I haven't had a chance to test the cert gen script you provided yet but will hopefully have some free time tonight. In the meantime you might be able to pick out the issue from the certs I uploaded. One thing I'm noticing from a quick glance is I set all the extra location info, etc where your cert's just a CN with no extra info. Perhaps I misread the instructions on http://galeracluster.com/documentation-webpages/sslcert.html, when I ran those cert gen commands it was asking for more info besides the CN. Maybe that doc page should be updated with the commands you provided above that specify "-subj ..."?

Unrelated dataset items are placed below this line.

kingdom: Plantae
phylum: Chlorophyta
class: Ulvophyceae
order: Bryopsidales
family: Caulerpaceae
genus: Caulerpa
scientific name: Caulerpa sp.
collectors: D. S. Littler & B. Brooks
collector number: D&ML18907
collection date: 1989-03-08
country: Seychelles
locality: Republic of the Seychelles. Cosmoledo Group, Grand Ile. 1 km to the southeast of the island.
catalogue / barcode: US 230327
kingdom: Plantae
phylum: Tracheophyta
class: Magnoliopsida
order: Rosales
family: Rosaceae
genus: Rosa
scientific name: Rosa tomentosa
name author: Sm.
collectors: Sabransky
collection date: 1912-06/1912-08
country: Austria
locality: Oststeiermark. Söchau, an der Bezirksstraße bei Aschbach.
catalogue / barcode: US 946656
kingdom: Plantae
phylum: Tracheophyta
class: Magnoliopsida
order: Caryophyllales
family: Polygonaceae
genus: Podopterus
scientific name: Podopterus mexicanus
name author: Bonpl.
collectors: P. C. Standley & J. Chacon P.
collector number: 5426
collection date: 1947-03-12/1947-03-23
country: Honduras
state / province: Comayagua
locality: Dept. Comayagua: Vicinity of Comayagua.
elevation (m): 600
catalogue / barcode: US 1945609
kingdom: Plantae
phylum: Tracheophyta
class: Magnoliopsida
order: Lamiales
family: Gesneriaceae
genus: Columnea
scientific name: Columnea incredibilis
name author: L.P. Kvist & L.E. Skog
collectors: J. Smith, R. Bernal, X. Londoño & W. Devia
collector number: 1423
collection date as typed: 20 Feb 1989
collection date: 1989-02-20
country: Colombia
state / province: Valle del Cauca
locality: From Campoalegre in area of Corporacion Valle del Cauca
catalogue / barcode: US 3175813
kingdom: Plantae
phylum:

Those certificates appear to be working correctly when used by the client, MaxScale and the backend server. Both a connection through MaxScale and a direct connection will use the same TLS version and cipher.

MariaDB [(none)]> show status like 'ssl_version';

+---------------+---------+

| Variable_name | Value   |

+---------------+---------+

| Ssl_version   | TLSv1.2 |

+---------------+---------+

1 row in set (0.00 sec)

MariaDB [(none)]> show status like 'ssl_cipher';

+---------------+-----------------------------+

| Variable_name | Value                       |

+---------------+-----------------------------+

| Ssl_cipher    | ECDHE-RSA-AES256-GCM-SHA384 |

+---------------+-----------------------------+

1 row in set (0.00 sec)

BananaHand Please try to generate the certs using the example scripts and report back with the results.

Cannot reproduce this even with the provided certificates.